23 Mar The Defined Contribution Strategy
Here’s how to implement the defined contribution strategy:
- You can give them a “bump” in salary to help them pay for their insurance.
- The bump CAN NOT be tax deducted on the employer’s end. In other words, you CAN NOT make it a line item as paying for health insurance (like you do/did when you pay for a group policy). It’s strictly an increase in salary.
- By doing this, the employer and employee are taxed higher due to the increased amount in income. It’s a little bit of a “con” by going with this strategy, but that’s how you avoid any trouble with any potential fines.
- If the employee does not use this bump for purchasing individual health insurance, there is nothing that you can do about it.

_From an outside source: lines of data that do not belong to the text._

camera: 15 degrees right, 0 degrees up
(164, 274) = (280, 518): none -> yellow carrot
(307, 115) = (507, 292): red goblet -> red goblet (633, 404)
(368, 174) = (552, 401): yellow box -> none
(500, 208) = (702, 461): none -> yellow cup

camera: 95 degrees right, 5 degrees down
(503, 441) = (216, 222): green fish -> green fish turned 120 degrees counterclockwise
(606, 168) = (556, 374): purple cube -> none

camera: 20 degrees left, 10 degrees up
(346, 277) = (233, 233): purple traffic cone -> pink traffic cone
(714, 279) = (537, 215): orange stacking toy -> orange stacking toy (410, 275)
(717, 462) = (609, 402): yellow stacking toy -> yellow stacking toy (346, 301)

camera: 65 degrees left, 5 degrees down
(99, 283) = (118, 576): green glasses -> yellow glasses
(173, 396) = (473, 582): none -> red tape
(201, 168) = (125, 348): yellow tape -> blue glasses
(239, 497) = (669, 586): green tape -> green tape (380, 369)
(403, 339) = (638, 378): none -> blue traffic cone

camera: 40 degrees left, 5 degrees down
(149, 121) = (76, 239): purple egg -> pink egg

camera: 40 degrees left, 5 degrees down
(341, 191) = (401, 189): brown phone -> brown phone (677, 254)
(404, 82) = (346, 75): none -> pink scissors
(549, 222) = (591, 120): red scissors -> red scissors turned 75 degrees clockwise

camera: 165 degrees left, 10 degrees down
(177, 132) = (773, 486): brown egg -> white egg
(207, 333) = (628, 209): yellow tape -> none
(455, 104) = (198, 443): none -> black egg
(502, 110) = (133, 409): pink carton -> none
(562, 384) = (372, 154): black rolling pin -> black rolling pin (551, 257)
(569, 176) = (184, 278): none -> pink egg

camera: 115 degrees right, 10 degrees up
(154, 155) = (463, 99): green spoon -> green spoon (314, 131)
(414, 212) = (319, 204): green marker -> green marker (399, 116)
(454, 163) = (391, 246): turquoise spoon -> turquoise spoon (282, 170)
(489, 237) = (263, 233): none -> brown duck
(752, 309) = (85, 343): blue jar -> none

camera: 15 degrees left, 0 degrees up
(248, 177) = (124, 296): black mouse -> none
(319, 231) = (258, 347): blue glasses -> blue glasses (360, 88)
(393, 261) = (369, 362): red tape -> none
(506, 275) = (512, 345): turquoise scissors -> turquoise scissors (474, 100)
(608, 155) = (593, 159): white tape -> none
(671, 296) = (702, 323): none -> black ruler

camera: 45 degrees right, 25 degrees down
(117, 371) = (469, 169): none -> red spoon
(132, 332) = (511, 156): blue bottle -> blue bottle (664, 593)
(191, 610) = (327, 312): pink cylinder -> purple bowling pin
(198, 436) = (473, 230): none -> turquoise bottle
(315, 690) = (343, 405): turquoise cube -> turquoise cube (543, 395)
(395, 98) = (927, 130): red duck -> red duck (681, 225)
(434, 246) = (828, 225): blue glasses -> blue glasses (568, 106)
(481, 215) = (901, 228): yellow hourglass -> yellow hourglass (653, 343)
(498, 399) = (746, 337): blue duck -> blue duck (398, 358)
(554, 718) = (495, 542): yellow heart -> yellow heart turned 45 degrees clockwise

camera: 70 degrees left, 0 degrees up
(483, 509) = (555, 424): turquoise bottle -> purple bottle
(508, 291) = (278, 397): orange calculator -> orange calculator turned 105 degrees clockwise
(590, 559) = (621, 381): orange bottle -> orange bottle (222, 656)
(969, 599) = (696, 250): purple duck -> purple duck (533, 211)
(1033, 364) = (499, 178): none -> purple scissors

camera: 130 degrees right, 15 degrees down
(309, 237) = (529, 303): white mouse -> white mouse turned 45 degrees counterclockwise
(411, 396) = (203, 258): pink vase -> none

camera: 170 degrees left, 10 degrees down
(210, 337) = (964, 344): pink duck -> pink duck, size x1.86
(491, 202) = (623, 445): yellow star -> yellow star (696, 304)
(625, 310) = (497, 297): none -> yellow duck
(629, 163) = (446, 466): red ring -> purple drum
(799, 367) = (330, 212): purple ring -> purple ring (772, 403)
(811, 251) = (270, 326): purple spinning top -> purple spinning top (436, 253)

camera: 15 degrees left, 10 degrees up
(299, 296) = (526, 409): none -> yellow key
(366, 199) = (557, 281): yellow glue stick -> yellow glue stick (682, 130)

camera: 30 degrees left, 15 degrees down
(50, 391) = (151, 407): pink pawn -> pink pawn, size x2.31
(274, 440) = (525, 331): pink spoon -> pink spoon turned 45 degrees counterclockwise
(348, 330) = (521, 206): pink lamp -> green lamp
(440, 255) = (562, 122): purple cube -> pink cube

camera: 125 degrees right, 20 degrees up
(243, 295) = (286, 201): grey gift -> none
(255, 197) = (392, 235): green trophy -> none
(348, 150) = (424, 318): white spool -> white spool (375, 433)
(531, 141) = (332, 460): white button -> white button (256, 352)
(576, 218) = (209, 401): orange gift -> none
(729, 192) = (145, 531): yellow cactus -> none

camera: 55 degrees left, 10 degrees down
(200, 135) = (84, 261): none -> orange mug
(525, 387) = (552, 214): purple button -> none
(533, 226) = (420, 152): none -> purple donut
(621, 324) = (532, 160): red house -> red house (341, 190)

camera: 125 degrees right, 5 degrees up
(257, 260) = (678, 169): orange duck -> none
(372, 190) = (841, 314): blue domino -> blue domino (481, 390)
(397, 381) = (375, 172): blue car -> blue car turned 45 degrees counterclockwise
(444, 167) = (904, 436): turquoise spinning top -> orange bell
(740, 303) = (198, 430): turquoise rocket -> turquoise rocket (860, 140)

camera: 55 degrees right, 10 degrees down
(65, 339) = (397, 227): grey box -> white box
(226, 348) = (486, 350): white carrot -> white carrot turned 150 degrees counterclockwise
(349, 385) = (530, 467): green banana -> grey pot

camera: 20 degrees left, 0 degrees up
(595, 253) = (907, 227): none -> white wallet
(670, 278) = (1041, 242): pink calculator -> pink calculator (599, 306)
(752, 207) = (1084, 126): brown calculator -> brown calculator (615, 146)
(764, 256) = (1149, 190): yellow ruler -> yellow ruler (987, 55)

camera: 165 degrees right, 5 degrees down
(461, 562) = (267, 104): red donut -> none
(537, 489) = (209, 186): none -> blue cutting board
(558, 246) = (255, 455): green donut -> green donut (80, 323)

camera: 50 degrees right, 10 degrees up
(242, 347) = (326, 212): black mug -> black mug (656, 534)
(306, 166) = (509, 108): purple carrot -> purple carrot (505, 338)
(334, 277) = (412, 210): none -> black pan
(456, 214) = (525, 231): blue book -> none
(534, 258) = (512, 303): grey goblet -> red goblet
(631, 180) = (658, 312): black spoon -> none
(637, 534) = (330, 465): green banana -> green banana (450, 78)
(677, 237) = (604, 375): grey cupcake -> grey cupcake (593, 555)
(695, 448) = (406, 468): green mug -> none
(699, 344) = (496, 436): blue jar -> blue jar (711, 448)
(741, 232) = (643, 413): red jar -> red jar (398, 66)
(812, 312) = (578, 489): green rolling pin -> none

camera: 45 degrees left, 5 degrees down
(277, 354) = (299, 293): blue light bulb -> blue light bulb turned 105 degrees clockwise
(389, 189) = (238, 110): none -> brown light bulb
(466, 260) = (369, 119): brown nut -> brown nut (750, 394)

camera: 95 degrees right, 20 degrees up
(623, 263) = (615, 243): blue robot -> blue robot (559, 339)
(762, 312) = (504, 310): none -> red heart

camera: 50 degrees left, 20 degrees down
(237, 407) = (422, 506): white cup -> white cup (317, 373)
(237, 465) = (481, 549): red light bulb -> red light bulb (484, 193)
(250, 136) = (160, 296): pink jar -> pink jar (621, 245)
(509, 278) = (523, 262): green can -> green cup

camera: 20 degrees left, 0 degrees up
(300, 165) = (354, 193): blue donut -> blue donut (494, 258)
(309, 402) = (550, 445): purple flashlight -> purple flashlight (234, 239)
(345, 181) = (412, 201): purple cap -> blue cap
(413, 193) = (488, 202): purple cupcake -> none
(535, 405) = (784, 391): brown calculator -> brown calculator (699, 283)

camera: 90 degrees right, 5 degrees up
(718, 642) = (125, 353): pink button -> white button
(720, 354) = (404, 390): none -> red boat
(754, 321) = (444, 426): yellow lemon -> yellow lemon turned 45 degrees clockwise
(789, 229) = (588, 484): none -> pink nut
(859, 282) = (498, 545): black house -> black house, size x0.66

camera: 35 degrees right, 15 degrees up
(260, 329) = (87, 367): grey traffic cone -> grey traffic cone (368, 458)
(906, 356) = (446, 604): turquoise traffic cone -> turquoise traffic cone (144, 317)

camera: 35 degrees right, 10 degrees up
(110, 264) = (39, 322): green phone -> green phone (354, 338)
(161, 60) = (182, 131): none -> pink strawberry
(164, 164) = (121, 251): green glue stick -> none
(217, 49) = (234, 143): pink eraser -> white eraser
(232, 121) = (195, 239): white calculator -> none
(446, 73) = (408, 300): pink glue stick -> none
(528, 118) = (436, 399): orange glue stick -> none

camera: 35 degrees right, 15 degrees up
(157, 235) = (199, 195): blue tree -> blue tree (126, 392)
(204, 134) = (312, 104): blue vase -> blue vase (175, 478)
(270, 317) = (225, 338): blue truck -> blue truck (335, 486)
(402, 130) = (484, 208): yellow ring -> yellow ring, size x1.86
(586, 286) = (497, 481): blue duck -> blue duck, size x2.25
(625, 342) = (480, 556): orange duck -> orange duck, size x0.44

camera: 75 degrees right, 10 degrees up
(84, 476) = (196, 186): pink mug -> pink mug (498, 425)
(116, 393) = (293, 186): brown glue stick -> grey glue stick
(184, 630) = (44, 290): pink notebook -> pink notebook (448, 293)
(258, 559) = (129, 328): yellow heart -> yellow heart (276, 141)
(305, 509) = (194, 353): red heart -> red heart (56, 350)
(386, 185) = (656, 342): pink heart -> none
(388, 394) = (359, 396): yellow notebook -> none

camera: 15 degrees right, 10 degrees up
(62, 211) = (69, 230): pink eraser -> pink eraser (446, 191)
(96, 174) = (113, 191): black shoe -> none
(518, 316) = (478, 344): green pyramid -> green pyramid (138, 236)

You CAN NOT take away the increase in salary.
- If the employee does not purchase health insurance, then this falls as a liability under their own personal responsibility. Then, they will be fined on their individual tax returns for NOT having insurance.
- You have to offer the same “deal” to everyone. For example, everyone gets $300 or 50% up to $300. It has to be the same across the board for all employees. We recommend this percentage strategy as this evens the playing field for some employees that may be more expensive than others.
- You CAN NOT pay these premiums out of the employer’s bank account.
- If the employees’ pay for their premiums out of their own personal bank accounts, you’re fine.
- If not, you will want to make sure to change this IMMEDIATELY.
- THE ONLY EXCEPTION: The owners can pay for their individual insurance out of the company’s bank account & it will be deducted on their taxes.
So very simply said, if you say (for example)…hey everybody, we’re going to give you $200 or 50% up to $200 extra a month in your salary to help you pay for your health insurance. Reese/Bob will be here for a meeting/phone call. They’ll help you pick whatever plan is best for you. You’ll pay for it out of your personal bank account. If you choose not to purchase health insurance, you’ll be fined when you file your individual tax return.
Then, that’s it…you walk away…other than the bump in salary, it’s no longer your business, and it’s in the employees’ hands.
Additional Advice:
*If you wanted to move forward with the individual route, we will need to submit the application in by the 15th of the prior month’s effective date. For example, if you wanted a January 1st effective date, you would need the applications in by December 15th.
*If you have employees who want to purchase health insurance outside the Open Enrollment period, we must prove that they are a qualified special enrollee.